ASSIGNMENT: Each record below is to be copied exactly; the pictures are to be omitted.

MATERIAL FOR THIS TASK:
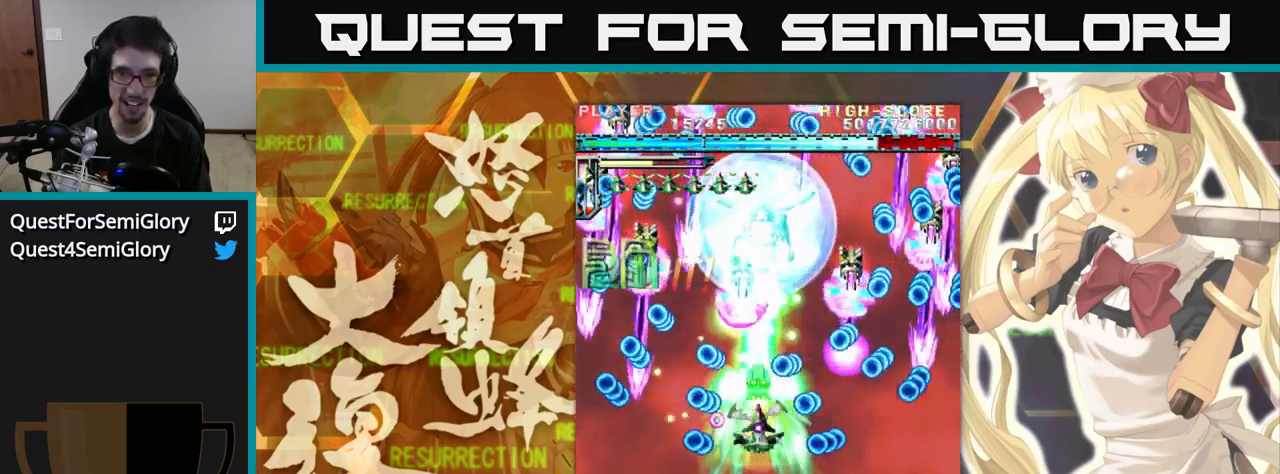
{"dt_ms": 516, "buttons": [], "left_stick": "up", "events": [[133, "left_stick", "up-left"], [300, "left_stick", "up"]]}
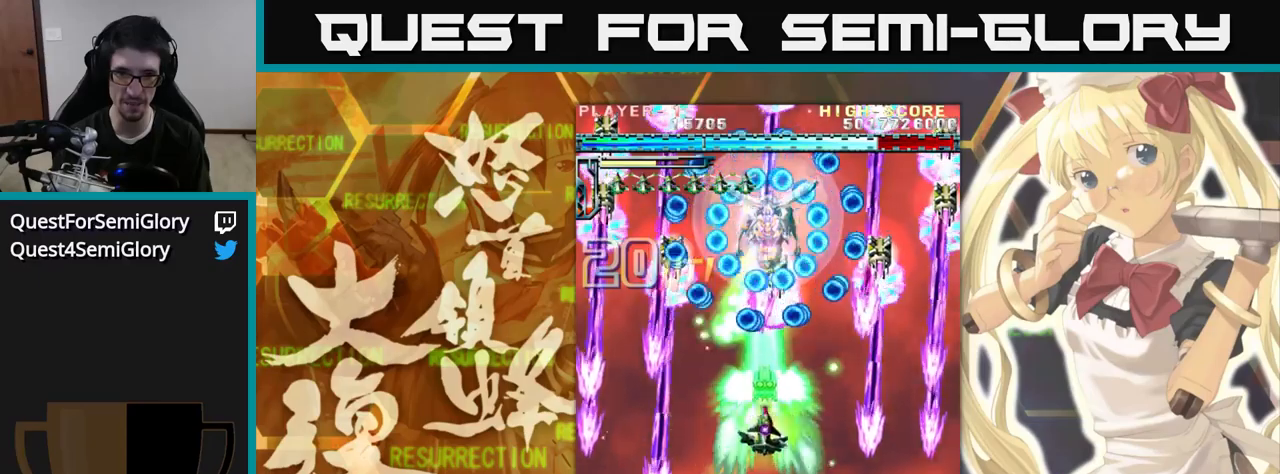
{"dt_ms": 500, "buttons": [], "left_stick": "up", "events": []}
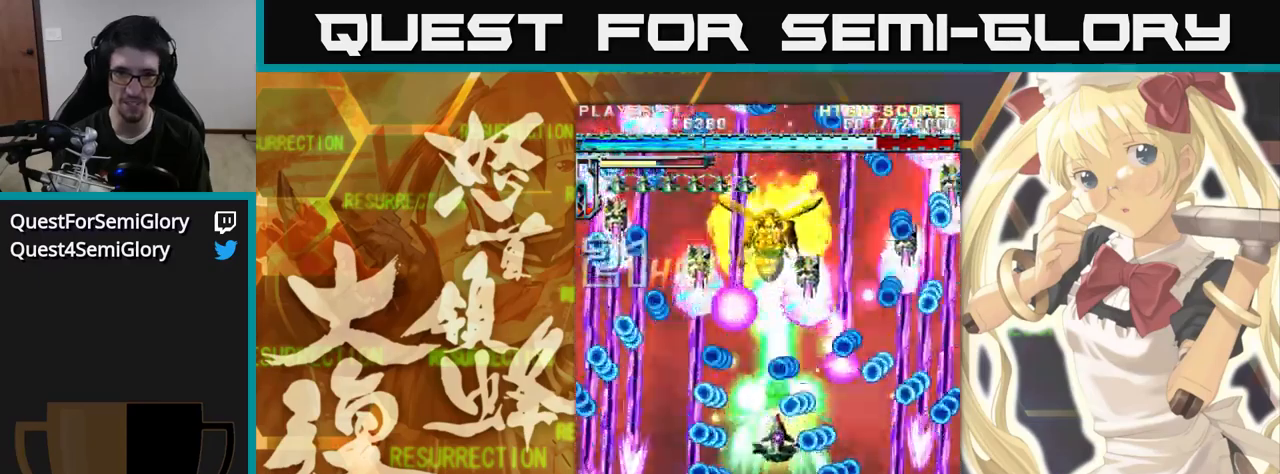
{"dt_ms": 500, "buttons": [], "left_stick": "up", "events": []}
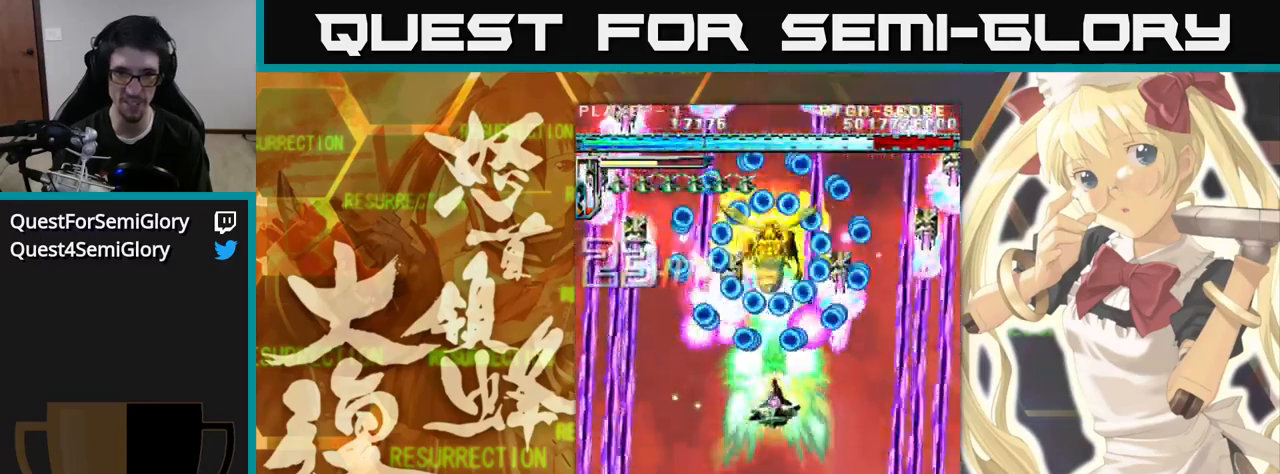
{"dt_ms": 500, "buttons": [], "left_stick": "up", "events": [[250, "left_stick", "up-left"], [467, "left_stick", "up"]]}
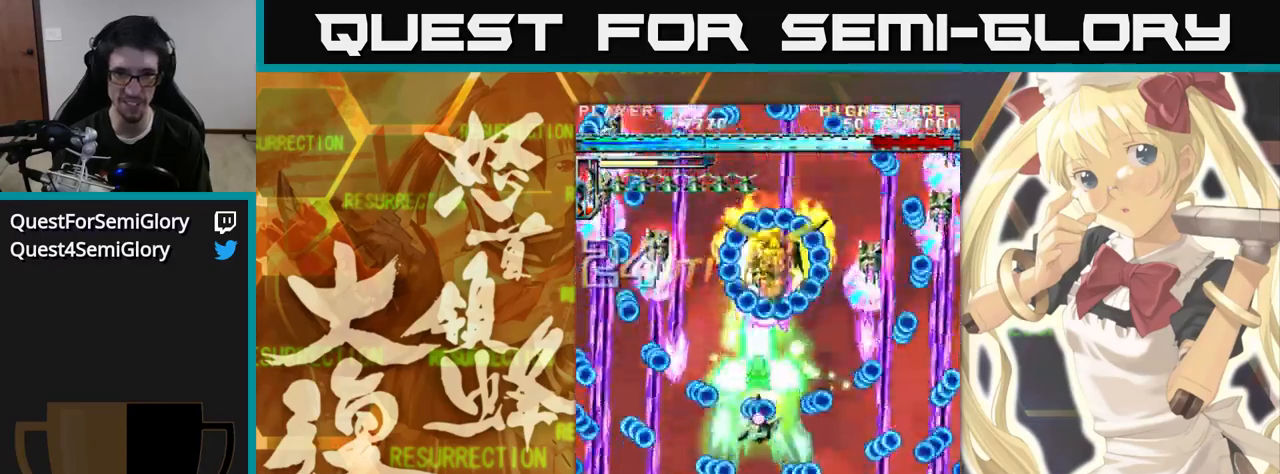
{"dt_ms": 500, "buttons": [], "left_stick": "up", "events": []}
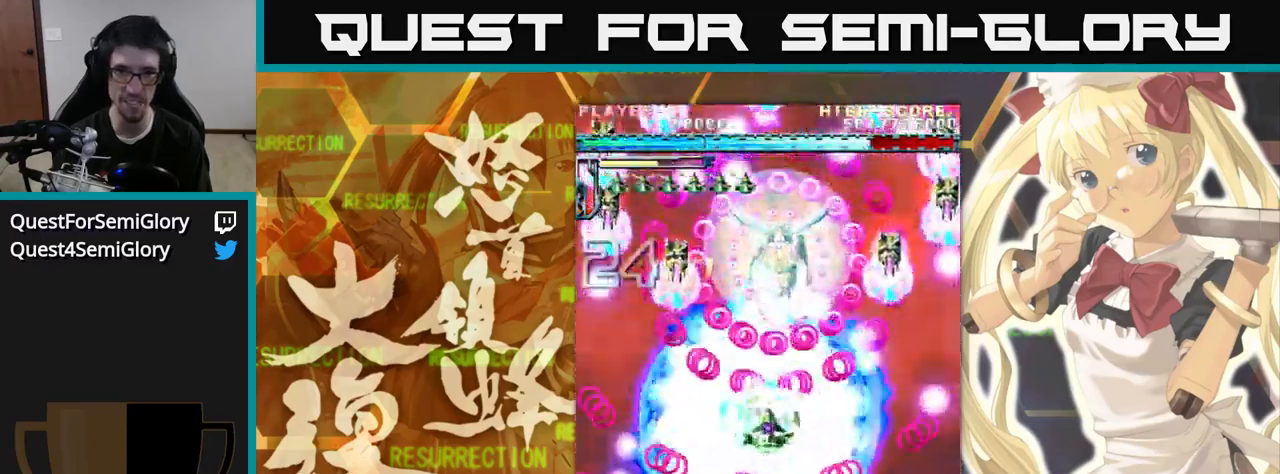
{"dt_ms": 500, "buttons": [], "left_stick": "up", "events": []}
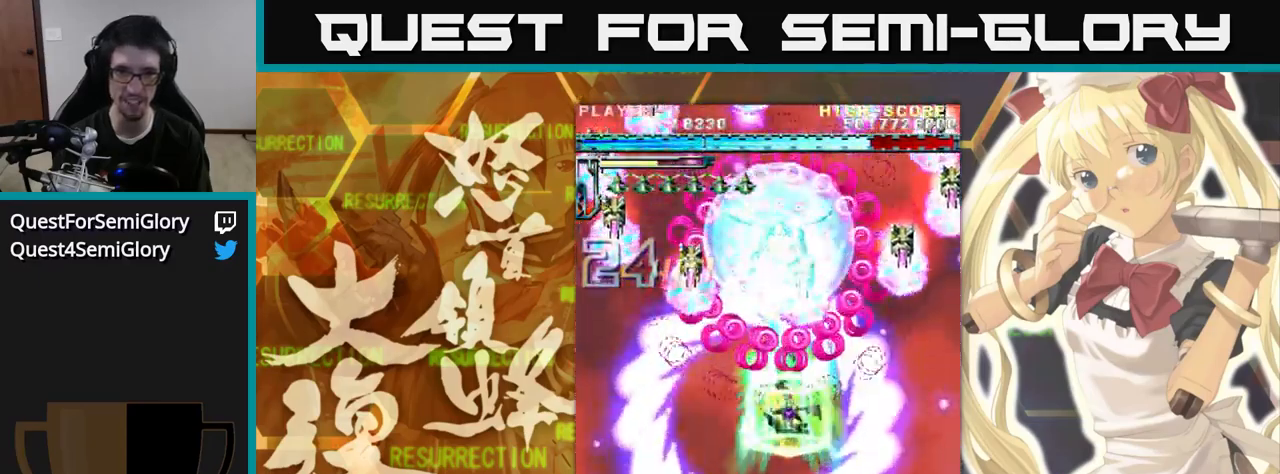
{"dt_ms": 500, "buttons": [], "left_stick": "up", "events": []}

FINISHED TASK:
{"dt_ms": 516, "buttons": [], "left_stick": "up", "events": [[133, "left_stick", "up-left"], [300, "left_stick", "up"]]}
{"dt_ms": 500, "buttons": [], "left_stick": "up", "events": []}
{"dt_ms": 500, "buttons": [], "left_stick": "up", "events": []}
{"dt_ms": 500, "buttons": [], "left_stick": "up", "events": [[250, "left_stick", "up-left"], [467, "left_stick", "up"]]}
{"dt_ms": 500, "buttons": [], "left_stick": "up", "events": []}
{"dt_ms": 500, "buttons": [], "left_stick": "up", "events": []}
{"dt_ms": 500, "buttons": [], "left_stick": "up", "events": []}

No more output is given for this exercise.